I began to read the book « Hopf algebras » by Sweedler. He gave the definitions of algebra and coalgebra using commutative diagrams. These diagrams just show (co)associativity and (co)unitary property. As I understand, algebras need distributivity.
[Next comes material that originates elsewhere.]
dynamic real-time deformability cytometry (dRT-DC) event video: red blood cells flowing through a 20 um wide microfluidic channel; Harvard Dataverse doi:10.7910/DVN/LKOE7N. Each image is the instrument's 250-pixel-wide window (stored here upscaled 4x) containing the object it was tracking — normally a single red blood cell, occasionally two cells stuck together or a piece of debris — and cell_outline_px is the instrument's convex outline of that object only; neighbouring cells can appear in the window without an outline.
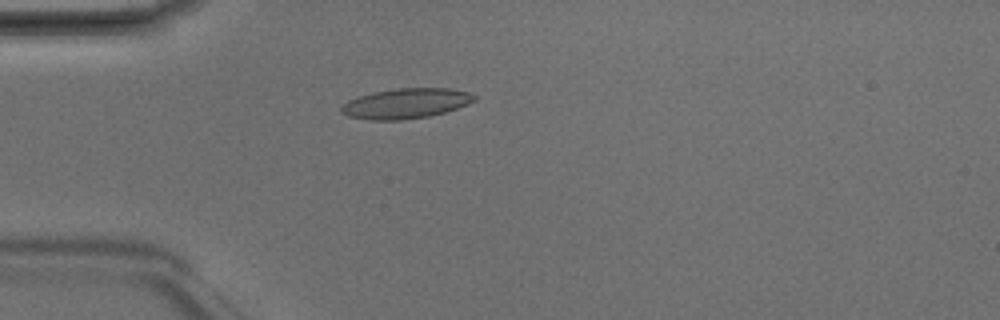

Why there is not such property in the definitions?
Thanks!
I'll give you an example, a ring ($\mathbb Z−$algebra) is an abelian group $(\mathbb Z-$ module) $R$ together with a map $μ:R⊗_{\mathbb Z} R→R$ satisfying the associativity and unit conditions.
Define $μ(r⊗s)=r∗s$.
The reason we don't need distributivity is that
$$μ(a⊗(b+c))=a∗(b+c)$$
but
$$a⊗(b+c)=a⊗b+a⊗c$$
so
$$μ(a⊗(b+c))=μ(a⊗b+a⊗c)=a∗b+a∗c$$
which means that
$$ a*(b+c) = a∗b+a∗c $$
Similar argument shows that distributivity of multiplication from the right in $R$ holds aswell, so distributivity is already guaranteed by the fact that the product $⊗$ is distributive. Working with algebras over $\mathbb Z$ is simpler than over general rings so I'll leave it up to you to prove that distributivity is guaranteed in those cases aswell.